[Start of section]

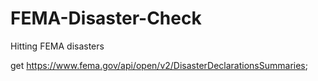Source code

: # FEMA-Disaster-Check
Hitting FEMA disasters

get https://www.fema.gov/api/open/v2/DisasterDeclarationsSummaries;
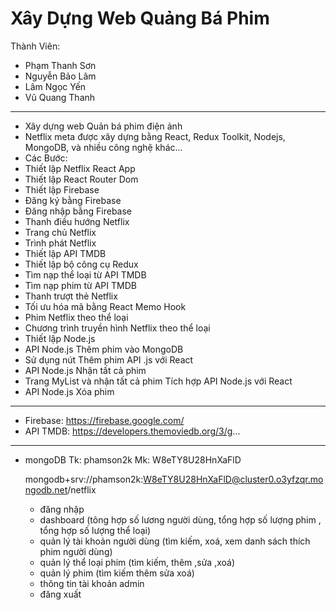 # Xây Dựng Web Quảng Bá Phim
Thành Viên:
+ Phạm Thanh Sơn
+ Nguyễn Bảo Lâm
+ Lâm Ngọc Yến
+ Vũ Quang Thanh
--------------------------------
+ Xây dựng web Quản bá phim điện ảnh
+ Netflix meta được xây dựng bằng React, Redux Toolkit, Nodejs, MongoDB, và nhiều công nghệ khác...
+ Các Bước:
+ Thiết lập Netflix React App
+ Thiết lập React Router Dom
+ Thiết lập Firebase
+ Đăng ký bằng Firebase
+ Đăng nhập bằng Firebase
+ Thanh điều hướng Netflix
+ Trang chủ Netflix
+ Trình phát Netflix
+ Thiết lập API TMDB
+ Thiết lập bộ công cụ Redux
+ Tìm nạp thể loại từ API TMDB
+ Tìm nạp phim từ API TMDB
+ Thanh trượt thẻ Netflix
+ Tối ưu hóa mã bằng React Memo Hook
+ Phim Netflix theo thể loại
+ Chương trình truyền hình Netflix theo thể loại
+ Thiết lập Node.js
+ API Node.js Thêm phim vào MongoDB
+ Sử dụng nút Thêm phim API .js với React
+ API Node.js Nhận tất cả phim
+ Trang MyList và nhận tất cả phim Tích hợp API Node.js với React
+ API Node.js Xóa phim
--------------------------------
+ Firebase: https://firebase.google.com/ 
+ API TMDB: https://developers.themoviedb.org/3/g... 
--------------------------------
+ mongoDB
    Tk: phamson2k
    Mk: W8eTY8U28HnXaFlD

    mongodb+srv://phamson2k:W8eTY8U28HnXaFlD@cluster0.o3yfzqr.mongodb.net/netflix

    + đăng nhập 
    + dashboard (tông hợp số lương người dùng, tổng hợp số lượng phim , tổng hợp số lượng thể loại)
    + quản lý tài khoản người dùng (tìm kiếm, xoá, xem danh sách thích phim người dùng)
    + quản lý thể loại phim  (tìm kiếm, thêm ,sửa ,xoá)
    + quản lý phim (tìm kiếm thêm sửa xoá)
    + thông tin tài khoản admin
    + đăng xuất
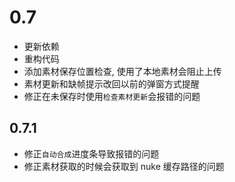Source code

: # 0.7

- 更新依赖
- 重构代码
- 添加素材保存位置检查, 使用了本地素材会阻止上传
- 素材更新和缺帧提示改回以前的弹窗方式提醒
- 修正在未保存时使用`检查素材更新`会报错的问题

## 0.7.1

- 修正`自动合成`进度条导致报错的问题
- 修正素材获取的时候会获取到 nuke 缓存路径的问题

[End of section]
[Start of section]

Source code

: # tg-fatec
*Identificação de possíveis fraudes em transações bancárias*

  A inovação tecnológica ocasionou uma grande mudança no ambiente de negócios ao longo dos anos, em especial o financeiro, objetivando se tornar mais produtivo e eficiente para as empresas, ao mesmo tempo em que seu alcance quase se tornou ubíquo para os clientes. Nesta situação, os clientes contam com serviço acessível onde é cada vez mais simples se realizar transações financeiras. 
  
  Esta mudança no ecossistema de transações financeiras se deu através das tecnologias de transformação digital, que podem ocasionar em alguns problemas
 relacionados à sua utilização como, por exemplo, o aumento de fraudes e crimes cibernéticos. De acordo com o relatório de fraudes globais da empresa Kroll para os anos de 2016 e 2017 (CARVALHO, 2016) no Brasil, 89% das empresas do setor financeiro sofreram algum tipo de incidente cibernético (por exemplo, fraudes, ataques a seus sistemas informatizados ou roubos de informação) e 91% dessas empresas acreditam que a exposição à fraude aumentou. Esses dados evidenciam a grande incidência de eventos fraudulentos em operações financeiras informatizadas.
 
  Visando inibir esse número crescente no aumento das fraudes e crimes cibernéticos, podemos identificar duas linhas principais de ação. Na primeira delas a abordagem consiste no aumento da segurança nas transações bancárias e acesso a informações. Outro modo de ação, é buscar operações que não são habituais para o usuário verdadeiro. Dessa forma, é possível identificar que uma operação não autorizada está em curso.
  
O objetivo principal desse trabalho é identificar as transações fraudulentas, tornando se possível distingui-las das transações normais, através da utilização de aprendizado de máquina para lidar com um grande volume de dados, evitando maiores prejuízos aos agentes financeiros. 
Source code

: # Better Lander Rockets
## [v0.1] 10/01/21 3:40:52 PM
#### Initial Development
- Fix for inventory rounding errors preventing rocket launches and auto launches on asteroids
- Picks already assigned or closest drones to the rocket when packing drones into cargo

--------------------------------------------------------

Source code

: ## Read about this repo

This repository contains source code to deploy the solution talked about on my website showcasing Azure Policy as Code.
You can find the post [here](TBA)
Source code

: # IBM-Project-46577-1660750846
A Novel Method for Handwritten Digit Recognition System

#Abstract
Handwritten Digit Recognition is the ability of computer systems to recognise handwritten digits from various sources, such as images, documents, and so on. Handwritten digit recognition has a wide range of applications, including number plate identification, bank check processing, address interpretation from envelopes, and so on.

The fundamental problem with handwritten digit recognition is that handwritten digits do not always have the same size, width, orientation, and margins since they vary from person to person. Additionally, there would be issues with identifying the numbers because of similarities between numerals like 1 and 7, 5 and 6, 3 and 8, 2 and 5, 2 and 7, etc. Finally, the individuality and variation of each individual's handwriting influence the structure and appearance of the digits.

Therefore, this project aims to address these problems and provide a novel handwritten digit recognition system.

[End of section]
[Start of section]

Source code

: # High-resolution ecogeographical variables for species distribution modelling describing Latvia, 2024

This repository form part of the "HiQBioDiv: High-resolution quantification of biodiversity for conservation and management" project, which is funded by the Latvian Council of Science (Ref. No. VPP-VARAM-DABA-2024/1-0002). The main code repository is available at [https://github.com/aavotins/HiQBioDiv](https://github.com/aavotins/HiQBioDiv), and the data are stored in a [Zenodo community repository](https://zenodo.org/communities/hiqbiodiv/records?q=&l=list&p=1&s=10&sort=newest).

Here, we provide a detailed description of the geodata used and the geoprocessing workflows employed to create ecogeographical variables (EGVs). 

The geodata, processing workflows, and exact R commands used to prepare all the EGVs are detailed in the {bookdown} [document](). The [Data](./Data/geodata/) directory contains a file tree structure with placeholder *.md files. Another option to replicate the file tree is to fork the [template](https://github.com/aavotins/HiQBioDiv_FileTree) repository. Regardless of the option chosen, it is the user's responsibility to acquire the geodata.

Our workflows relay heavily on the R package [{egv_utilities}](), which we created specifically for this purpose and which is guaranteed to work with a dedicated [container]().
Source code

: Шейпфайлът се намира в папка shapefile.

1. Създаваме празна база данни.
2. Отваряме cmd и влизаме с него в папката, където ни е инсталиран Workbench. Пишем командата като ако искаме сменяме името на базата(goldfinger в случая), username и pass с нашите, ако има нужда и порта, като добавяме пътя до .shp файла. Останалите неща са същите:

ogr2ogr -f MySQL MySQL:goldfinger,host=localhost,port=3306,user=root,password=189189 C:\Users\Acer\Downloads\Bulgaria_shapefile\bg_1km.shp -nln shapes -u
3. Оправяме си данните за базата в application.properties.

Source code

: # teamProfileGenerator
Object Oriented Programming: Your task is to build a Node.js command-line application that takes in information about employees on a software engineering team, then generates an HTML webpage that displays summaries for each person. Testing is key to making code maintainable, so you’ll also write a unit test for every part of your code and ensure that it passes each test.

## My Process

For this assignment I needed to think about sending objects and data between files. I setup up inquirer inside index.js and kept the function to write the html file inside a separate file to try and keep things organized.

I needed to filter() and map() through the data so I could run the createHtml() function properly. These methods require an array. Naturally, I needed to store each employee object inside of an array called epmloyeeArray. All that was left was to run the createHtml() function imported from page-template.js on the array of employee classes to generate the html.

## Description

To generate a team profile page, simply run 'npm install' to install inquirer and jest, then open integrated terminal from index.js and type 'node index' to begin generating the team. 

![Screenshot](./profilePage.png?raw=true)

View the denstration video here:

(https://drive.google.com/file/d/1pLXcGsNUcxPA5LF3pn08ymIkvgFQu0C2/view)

[End of section]

Your assignment »
Please pull out every line of the records that contains the string "Trang", matching case exactly.

Completed exercise »
+ Trang chủ Netflix
+ Trang MyList và nhận tất cả phim Tích hợp API Node.js với React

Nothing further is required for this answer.